今回の研究では、大腸がんの腫瘍組織で何が起こっているのかを見るために、Fluorescence in situ hybridization (FISH)、dual-RNA sequencingを行っています。FISHは細菌ゲノムを構成する塩基配列に結合する蛍光色素を使用することで、サンプル中の細菌の局在を可視化する事ができる手法です。これにより、腫瘍のどこに腸内細菌が存在するのか知ることができます。dual-RNA sequencingは、細菌と細菌の宿主のRNAシーケンシングを同時に行える手法で、細菌-宿主間の相互作用を調べる事ができます。
ご紹介する研究は、2024年5月10日にGut Microbesへ掲載の、"Biofilms and core pathogens shape the tumor microenvironment and immune phenotype in colorectal cancer"という論文に掲載されています。
今回の研究で注目している腸内細菌は、口腔細菌で歯周病起炎菌のFusobacterium nucleatumが属するFusobacterium属菌、腸内細菌のBacteroides fragilisになります。両方の細菌ともに大腸がんの進行等に関連することが先行研究で明らかとなっており、ここではcore pathgensという括りで紹介されています。これらの細菌が腫瘍組織ではどのような働きをしているのか、FISHおよびdual-RNA seqで解析するのです。
本研究では、デンマークのZealand University Hospitalにて集まった大腸がん患者の腫瘍組織、腫瘍に隣接する(10cmより離れた)正常組織、健康なヒトの粘膜組織が集められ、一部はFISHに、一部はdual-RNA Sequencingに使用されました。

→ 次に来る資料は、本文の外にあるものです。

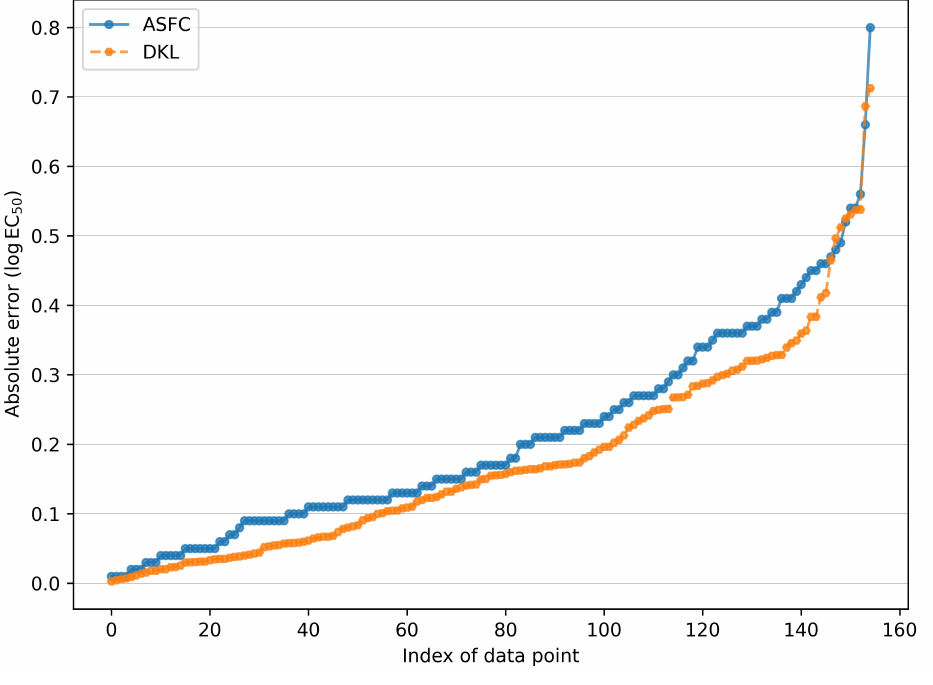
Figure 4. Sorted absolute errors between experimental and predicted logEC 50 for ASFC and DKL models on the 155 ionic liquids which form the entire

FISHの結果、大腸がん患者の腫瘍組織には、正常組織や健康なヒトの組織と比較して存在する細菌の量=バイオマスが多いことが分かりました。ここには、上行結腸、下行結腸、腫瘍ステージや転移等とバイオマスの間に関係は認められませんでした。顕微鏡の画像から腫瘍組織の一部に細菌が局在=偏って存在していることが観察できます。
さらに、Fusobacterium属、B. fragilisに結合するプローブ(塩基配列に結合する物質)を用いたFISHを行うことで、両細菌の腫瘍組織における存在、局在を観察します。観察の結果、集められた腫瘍の中に、Fusobacterium属菌、B. fragilis菌はそれぞれ64.9%、51.4%検出され、正常組織や健康なヒトの粘膜と比較して多いことが確認されました。さらに興味深いことに、Fusobacterium属菌やB. fragilis菌が存在するサンプルでは、腫瘍に存在するバイオマスが多いことが確認されました。特に、F. nucleatumについての解析では、細胞接着に関連する病原因子とF. nucleatumの存在量が対応していることから、腫瘍における細菌群衆の形成にF. nucleatumの接着因子が重要な役割を果たしているかもしれません。

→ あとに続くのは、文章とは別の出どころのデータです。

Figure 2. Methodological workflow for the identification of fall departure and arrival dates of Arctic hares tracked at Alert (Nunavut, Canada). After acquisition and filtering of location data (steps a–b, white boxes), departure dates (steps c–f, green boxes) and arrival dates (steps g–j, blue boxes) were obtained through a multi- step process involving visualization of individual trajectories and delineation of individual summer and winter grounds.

組織の壊死、炎症応答および細菌の局在に関する解析では、腫瘍が壊死している部分に細菌が今日教材していることが確認されました。したがって、壊死しているところに細菌が定着しやすいか、あるいは腸内細菌の代謝産物が腫瘍の悪性化に関与することが示唆されました。

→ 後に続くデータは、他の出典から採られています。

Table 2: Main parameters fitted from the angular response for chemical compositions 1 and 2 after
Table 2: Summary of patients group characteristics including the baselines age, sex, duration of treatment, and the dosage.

続いては、Dual-RNA Sequencingの解析結果です。こちらの結果も顕微鏡画像の解析を指示しており、大腸がんの腫瘍組織における細菌の量、B. fragilisおよびF. nucleatumが多いことが示唆されました。ここで、腫瘍における細菌RNAが多いサンプルと少ないサンプルにおけるヒト側の遺伝子の発現量変動解析を行いました。すると、細菌が多く存在すると炎症性サイトカイン、ディフェンシ、がんの悪性化に関連するmatrix-metalloproteases等が観察されました。さらに、ヒト以外に由来する転写産物を調査すると、接着、侵入、免疫介入、DNA修復妨害に関連するような一部の遺伝子機能が亢進していることが示唆されました。ここから、一部の腸内細菌に由来する遺伝子機能が、腫瘍微小環境における宿主の転写産物を変化させ、これが炎症シグナルとして顕在化していることが示唆されました。
最後に、細菌と免疫細胞の発現量を解析したところ、Bacteroides fragilisが好中球の浸潤、F. nucleatumがCD4+ T細胞の浸潤と相関することが示唆されました。
今回の研究では、腫瘍組織にF. nucleatumやB. fragilisが存在すると腫瘍に存在する細菌バイオマスが多いこと、腫瘍における免疫応答が変化することなどが示唆されました。
Kvich L, Fritz BG, Zschach H, et al. Biofilms and core pathogens shape the tumor microenvironment and immune phenotype in colorectal cancer. Gut Microbes. 2024;16(1):2350156. doi:10.1080/19490976.2024.2350156
https://www.tandfonline.com/doi/full/10.1080/19490976.2024.2350156
今回の研究では、特定の細菌が腫瘍に存在することで、細菌バイオマスが多くなるという観察結果が得られています。もしかすると、F. nucleatumやB. fragilisが定着したところに相乗りしてくる別の細菌が、病原性に関与するかもしれません。いずれにせよ、口腔常在菌や腸内常在菌が腫瘍の炎症に関連するということなので、奴らとの接触を防ぐことはできません。だからこそ、腸管上皮バリア、口腔ケアなどは重要そうですね。
以上、腸内細菌が大腸がん組織に付着して別の細菌の足がかりになるというお話でした!